Provided records section start
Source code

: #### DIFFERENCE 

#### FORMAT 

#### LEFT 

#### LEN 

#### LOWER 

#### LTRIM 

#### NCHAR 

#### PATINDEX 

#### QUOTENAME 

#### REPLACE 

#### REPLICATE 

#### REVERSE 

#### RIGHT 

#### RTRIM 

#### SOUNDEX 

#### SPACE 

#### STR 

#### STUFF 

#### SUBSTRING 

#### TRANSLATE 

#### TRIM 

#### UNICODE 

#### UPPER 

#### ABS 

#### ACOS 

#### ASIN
Provided records section end
__Directions__
Put the lines above into a numbered list, leaving out any blank lines.

__Task response__
1. Source code
2. : #### DIFFERENCE 
3. #### FORMAT 
4. #### LEFT 
5. #### LEN 
6. #### LOWER 
7. #### LTRIM 
8. #### NCHAR 
9. #### PATINDEX 
10. #### QUOTENAME 
11. #### REPLACE 
12. #### REPLICATE 
13. #### REVERSE 
14. #### RIGHT 
15. #### RTRIM 
16. #### SOUNDEX 
17. #### SPACE 
18. #### STR 
19. #### STUFF 
20. #### SUBSTRING 
21. #### TRANSLATE 
22. #### TRIM 
23. #### UNICODE 
24. #### UPPER 
25. #### ABS 
26. #### ACOS 
27. #### ASIN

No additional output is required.